Testing the Gibbs sampler on real life data

The Gibbs sampler method has been implemented in Java programming language, downloadable from http://www.renyi.hu/~miklosi/SCJ-Gibbs/. The genomes of 8 vertebrate species were used to test the Gibbs sampler: Gallus gallus, Monodelphis domestica, Bos taurus, Canis familiaris, Rattus norvegicus, Mus musculus, Homo sapiens, Rhesus macaque. Synteny blocks were obtained as described in [37]. Only those synteny blocks were kept that could be found in all the 8 species. The tree topology applied was in agreement with the tree topology in [37]. The initial most parsimonious labeling was obtained using the Fitch algorithm. 107 Markov chain steps (Gibbs sampling steps) were applied, samples were collected after each 10000 steps. No burn-in phase was applied as the aim was the investigation of the mixing of the Markov chain and not calculating any statistics from the samples. Each sampled most parsimonious labeling has the same sum of edge lengths (number of mutations on an edge), however, the individual edge lengths vary during the Monte Carlo simulation. These lengths were used as traces of the Markov chain to empirically check the mixing of the Markov chain, see Figure 2. Note that the target distribution is the uniform distribution, thus the usual log-likelihood trace would be a constant line, and therefore, it could not be used for convergence analysis of the chain.
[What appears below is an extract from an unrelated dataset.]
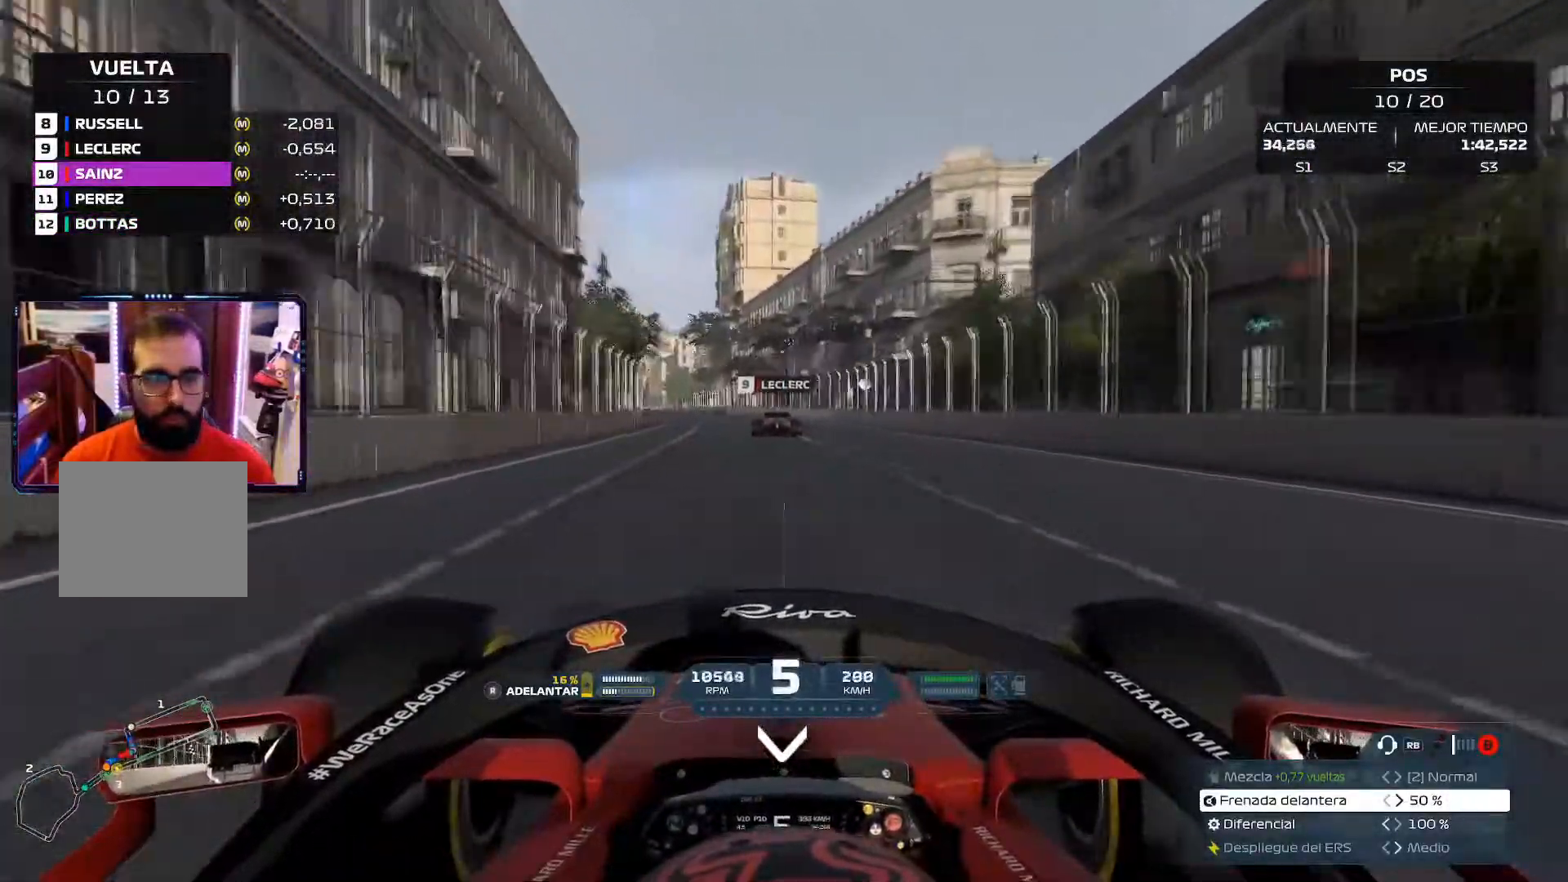
{"buttons": [], "left_stick": "center", "right_stick": "center", "events": []}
As can be seen, the traces suggest good mixing: burn-in phase cannot be recognized on the trace plot. Autocorrelations are another statistics that can measure the mixing of Markov chains. 0 autocorrelation between samples at time t and t + k means that k number of steps in the Markov chain is sufficient to get uncorrelated samples. The autocorrelations quickly approach to 0, also suggesting good mixing of the Markov chain.

Figure 2

Inferring the performance of the Gibbs sampler on 8 Vertebrates genomes. See the text for detailed description of the data and the method. Left: The number of SCJ operations of the 14 edges of the evolutionary tree in the samples of the Gibbs sampler. Samples were collected after each 10000 Gibbs sampling steps, 1000 samples were collected. For readability, the numbers of SCJ operations falling onto edges have been shifted such that the average of them be 20, 40, 60,... 280. Right: Autocorrelations of the number of SCJ operations on edges in the samples. One unit on the first axis means 10000 Gibbs sampling steps.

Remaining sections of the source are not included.